## START RECORDS TO USE

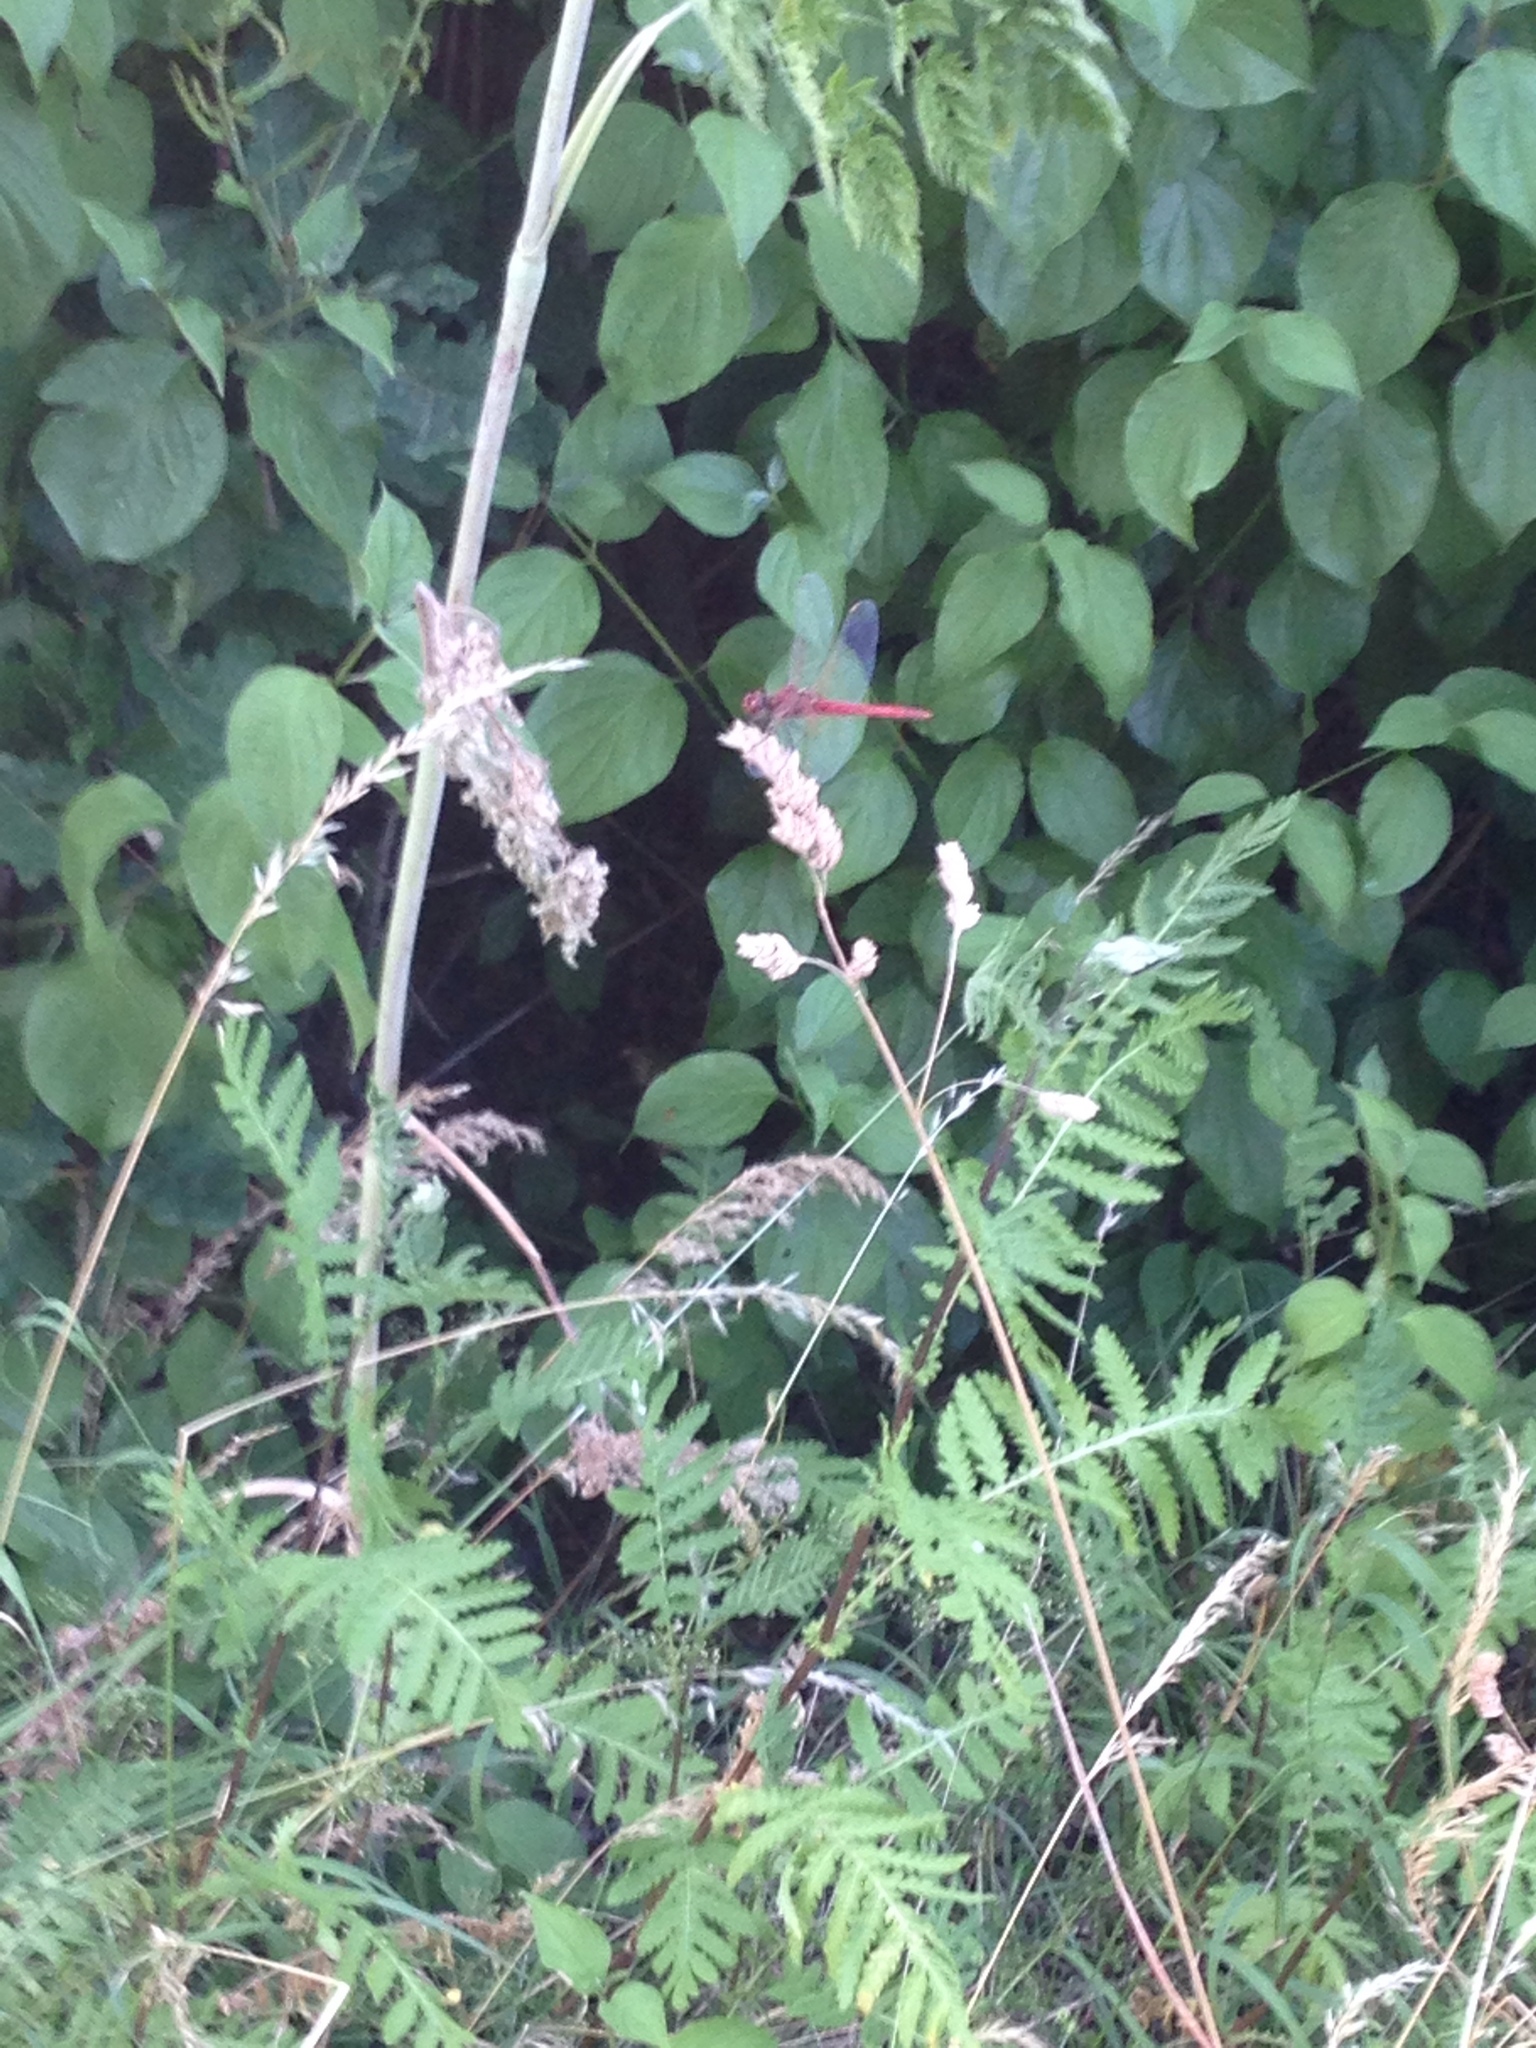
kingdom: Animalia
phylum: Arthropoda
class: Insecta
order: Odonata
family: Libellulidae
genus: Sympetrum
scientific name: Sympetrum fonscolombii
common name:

## END RECORDS TO USE

### WRITTEN EXERCISE
Rewrite the lines of the material from the one containing "class: Insecta" through the end, inclusive, changing "common name" to "vernacular name" and leaving all else as it is.

### SOLUTION TO THIS TASK
class: Insecta
order: Odonata
family: Libellulidae
genus: Sympetrum
scientific name: Sympetrum fonscolombii
vernacular name:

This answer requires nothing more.